Sara Vicca, Daniel S. Goll, Mathilde Hagens, Jens Hartmann, Ivan A. Janssens, Anna Neubeck, Josep Peñuelas, Sílvia Poblador,Jet Rijnders, Jordi Sardans, Eric Struyf,Philipp Swoboda, Jan Willem van Groenigen, Arthur Vienne, Erik Verbruggen
A number of negative emission technologies (NETs) have been proposed to actively remove CO2 from the atmosphere, with enhanced silicate weathering (ESW) as a relatively new NET with considerable climate change mitigation potential. Models calibrated to ESW rates in lab experiments estimate the global potential for inorganic carbon sequestration by ESW at about 0.5–5 Gt CO2 year−1, suggesting ESW could be an important component of the future NETs mix. In real soils, however, weathering rates may differ strongly from lab conditions. Research on natural weathering has shown that biota such as plants, microbes, and macro-invertebrates can strongly affect weathering rates, but biotic effects were excluded from most ESW lab assessments.

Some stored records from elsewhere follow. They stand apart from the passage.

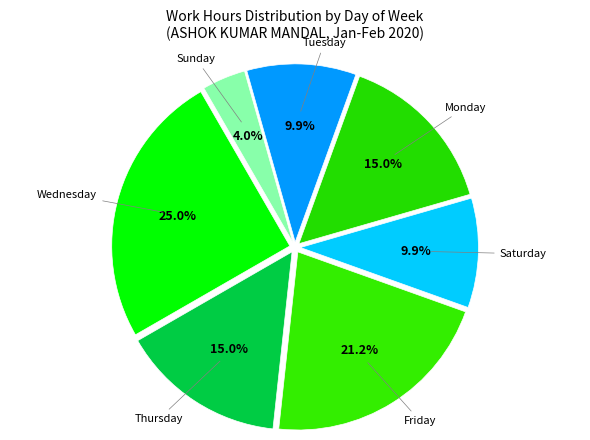

How many slices are in this pie chart?

7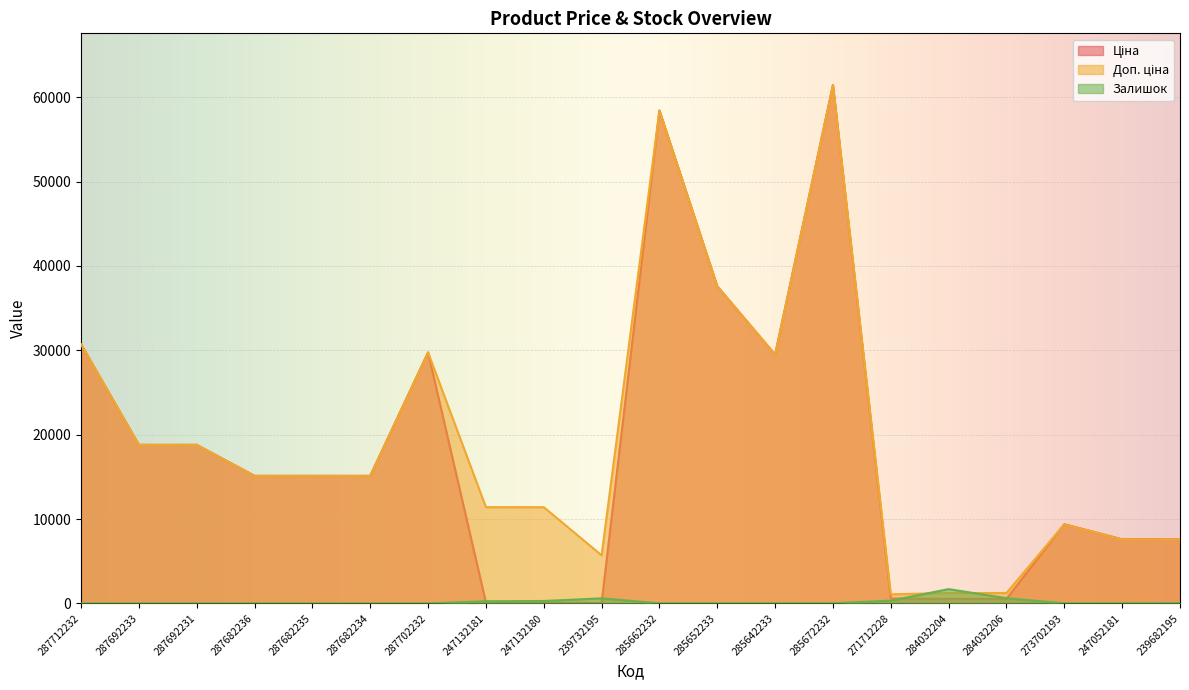

At which category is the sum across all series the highest?

285672232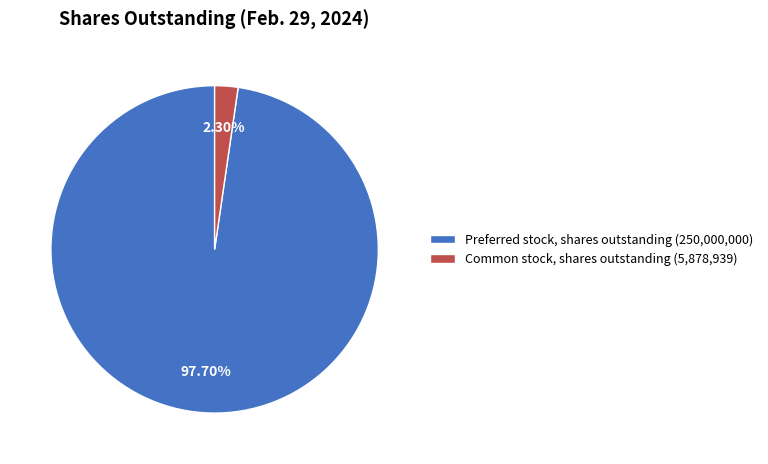

To the nearest percent, what portion does Common stock, shares outstanding represent?

2%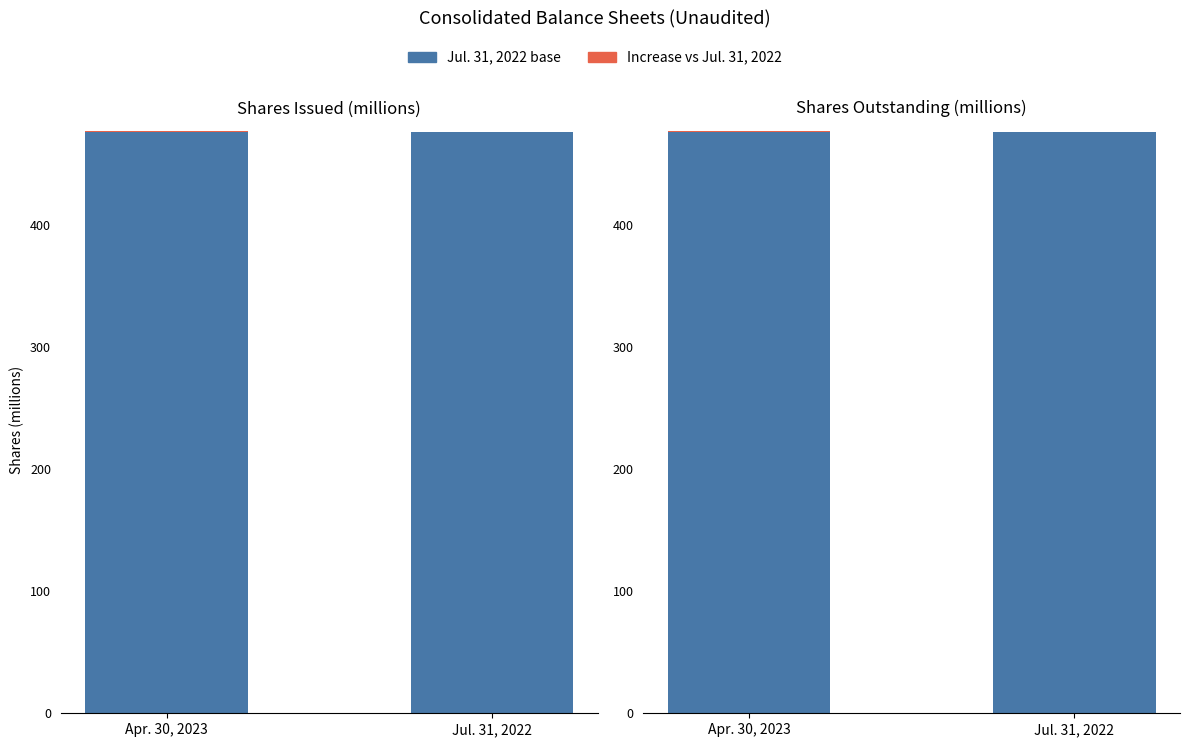

Are the bars grouped side by side (vs. stacked)?

Yes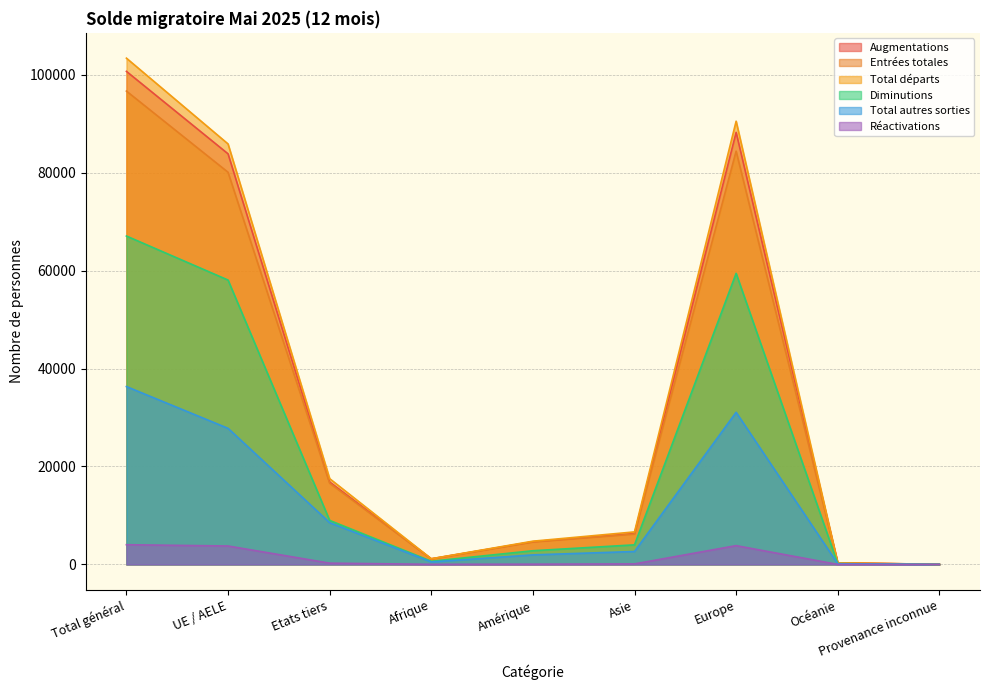

Which series has the largest range (max minus min)?

Total départs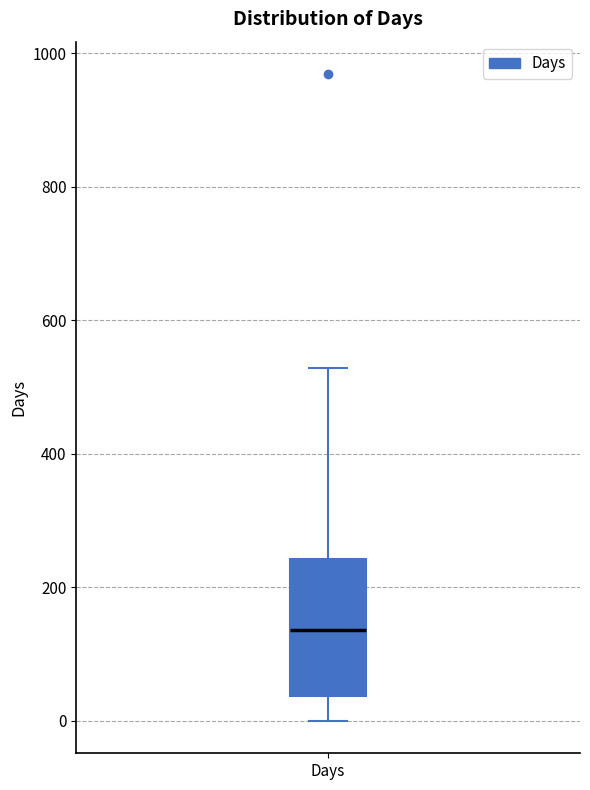

Where does the lower whisker of the box for Days end on the y-axis? The values are not printed on the chart, so give them approximately, as read against the axis.

0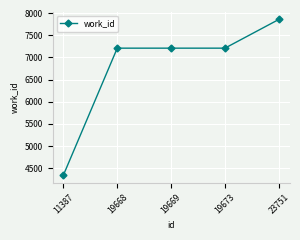

What is the ratio of the value at 19668 to the value at 19669?

1.0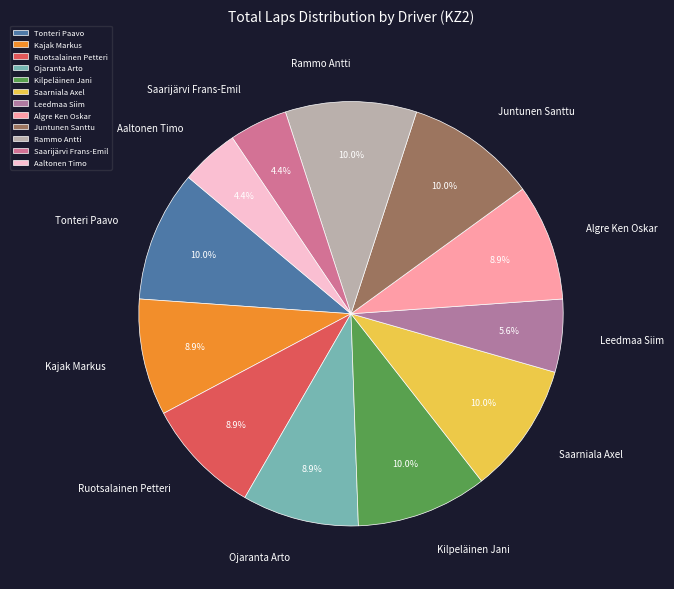

Does any single category account for the majority?

No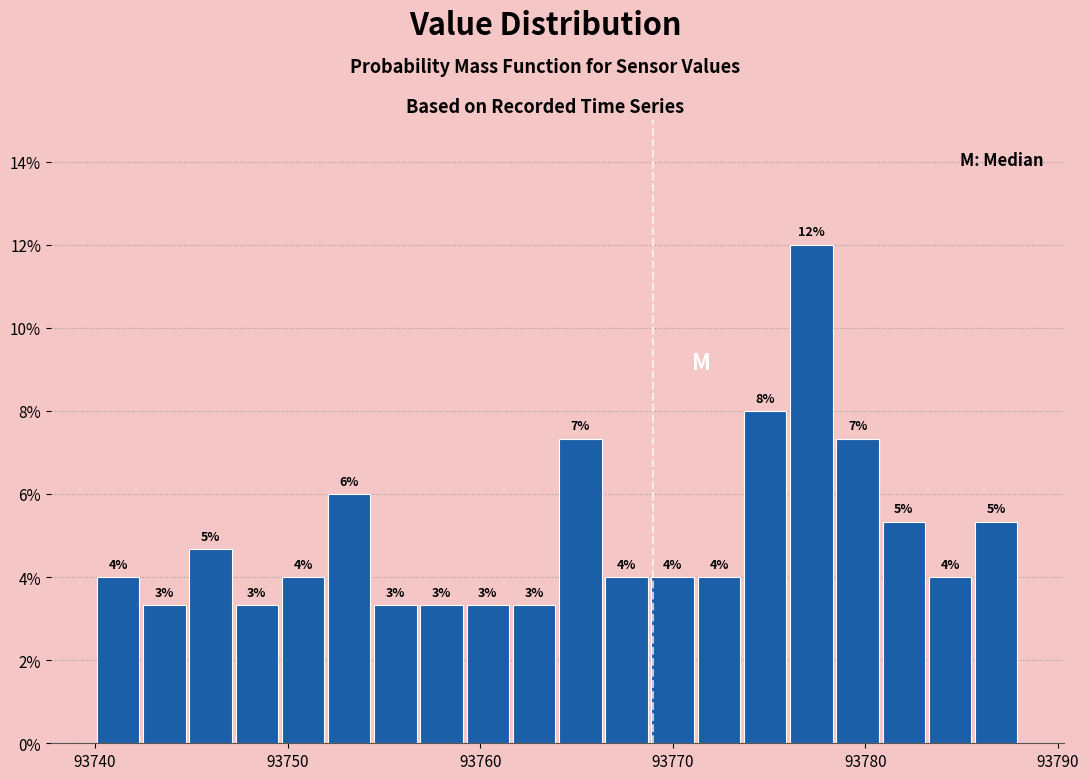

Around what value on the x-axis is the tallest bar? Give the approximate position of its centre, as read against the axis.

93777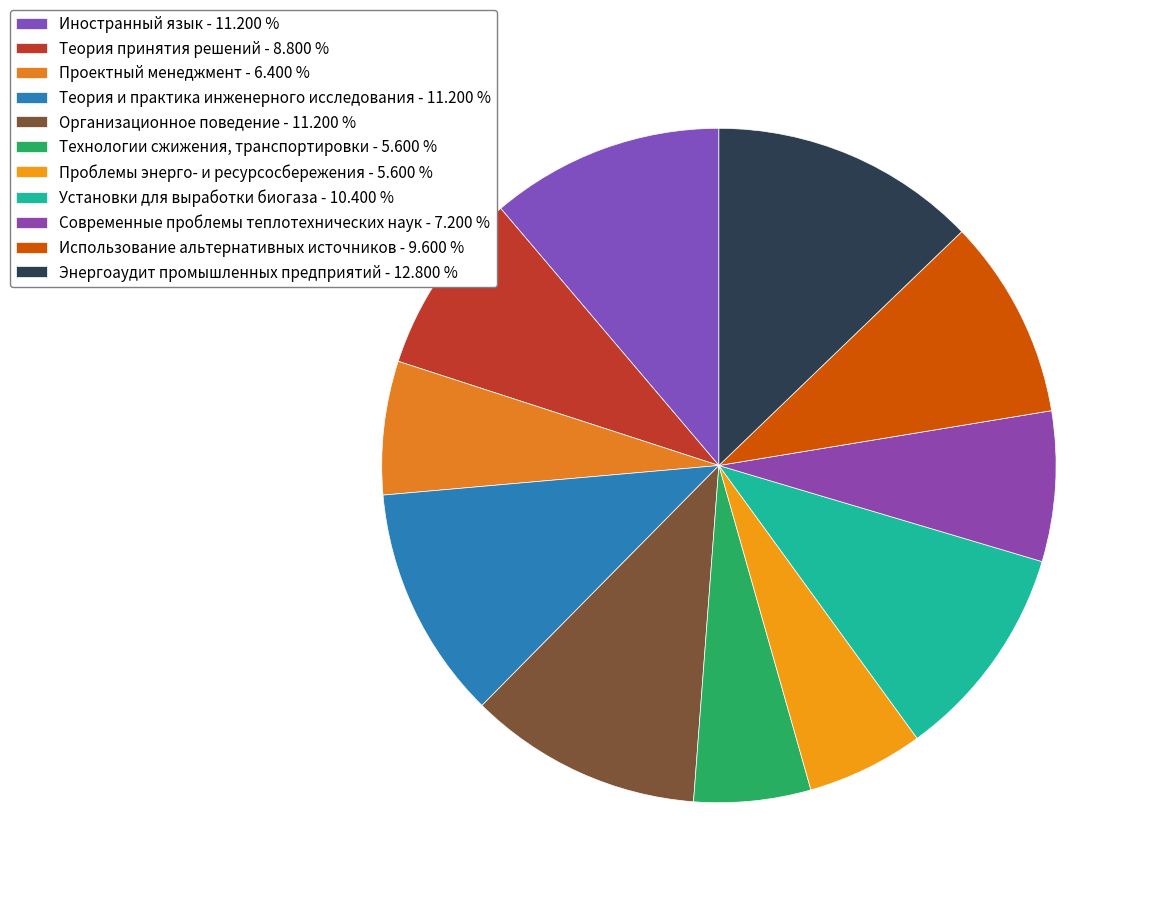

Is there any slice that represents more than half of the pie?

No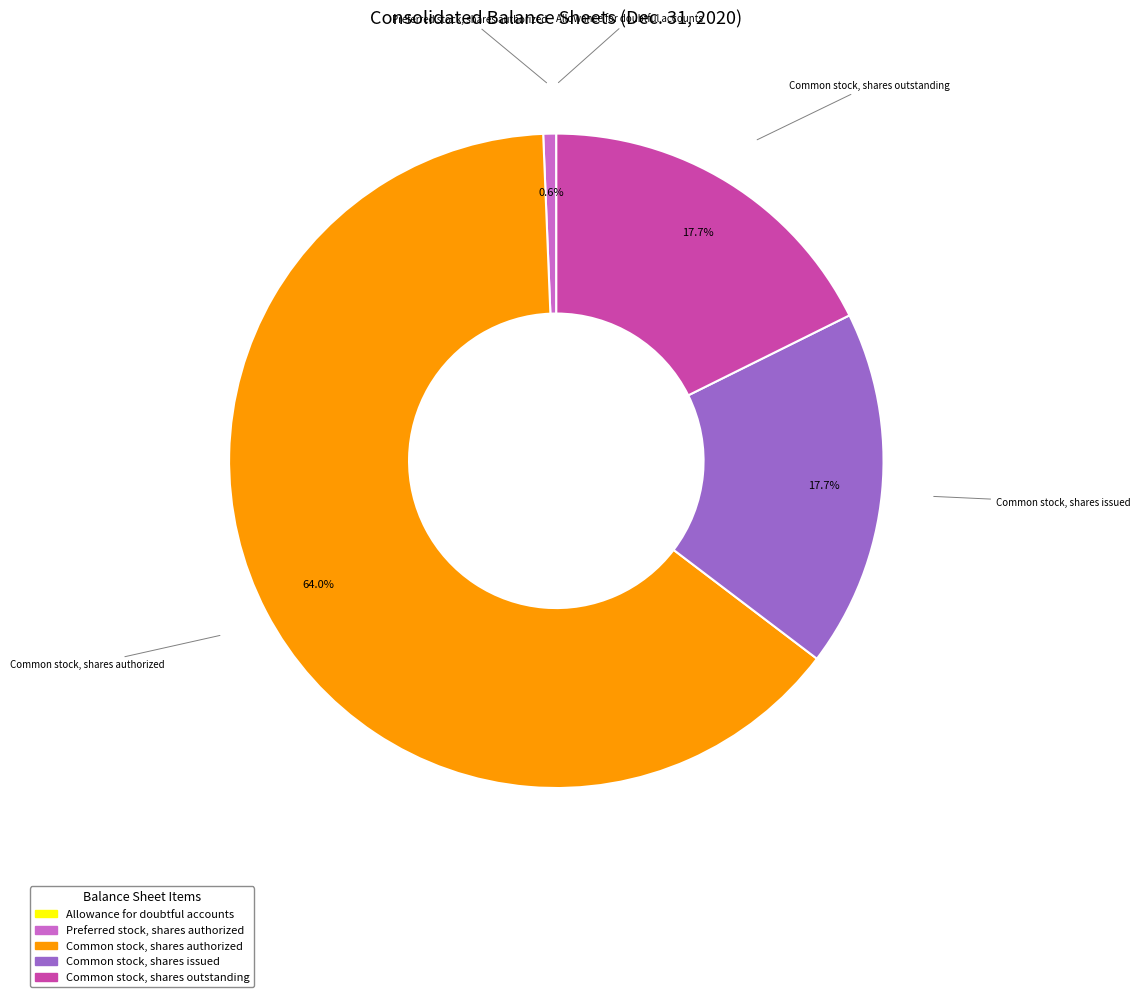

To the nearest percent, what percentage of the pie is Preferred stock, shares authorized?

1%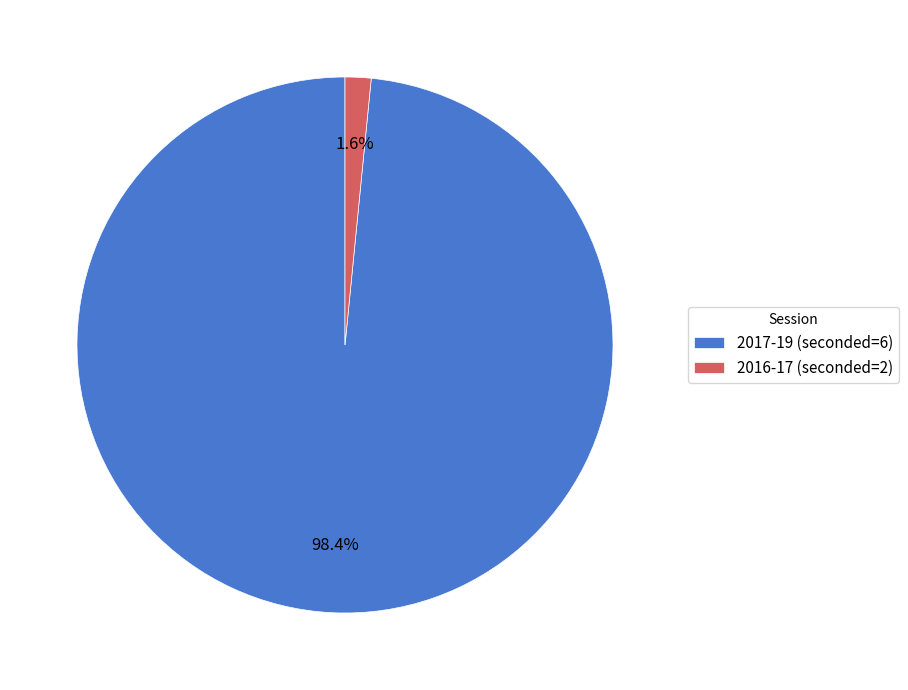

To the nearest percent, what is the average slice percentage?

50%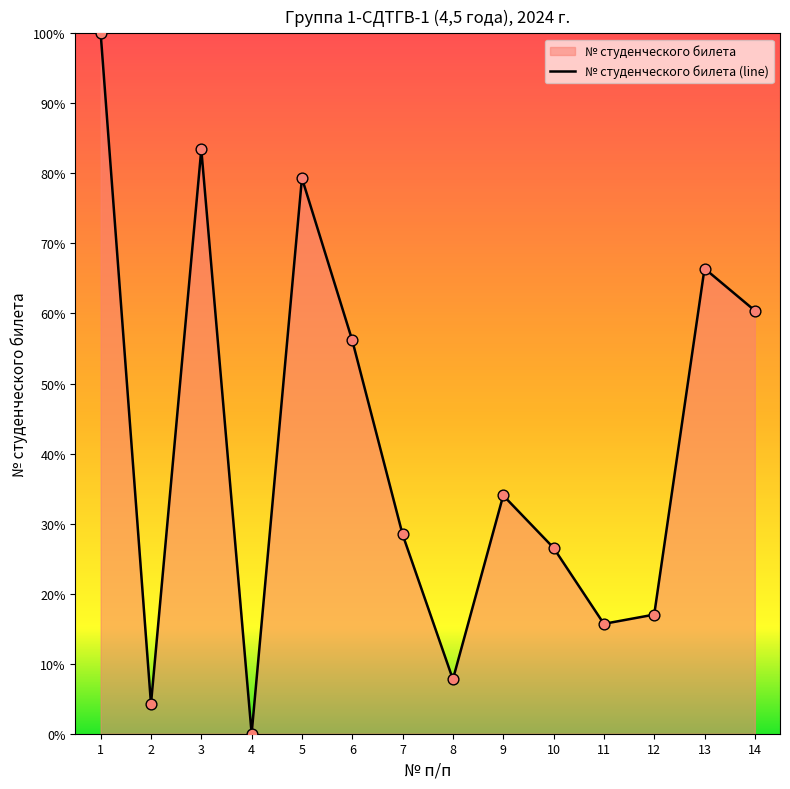

Between 4 and 5, which is larger?

5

Moreover, ESW may alter soil organic carbon sequestration and greenhouse gas emissions by influencing physicochemical and biological processes, which holds the potential to perpetuate even larger negative emissions. Here, we argue that it is likely that the climate change mitigation effect of ESW will be governed by biological processes, emphasizing the need to put these processes on the agenda of this emerging research field.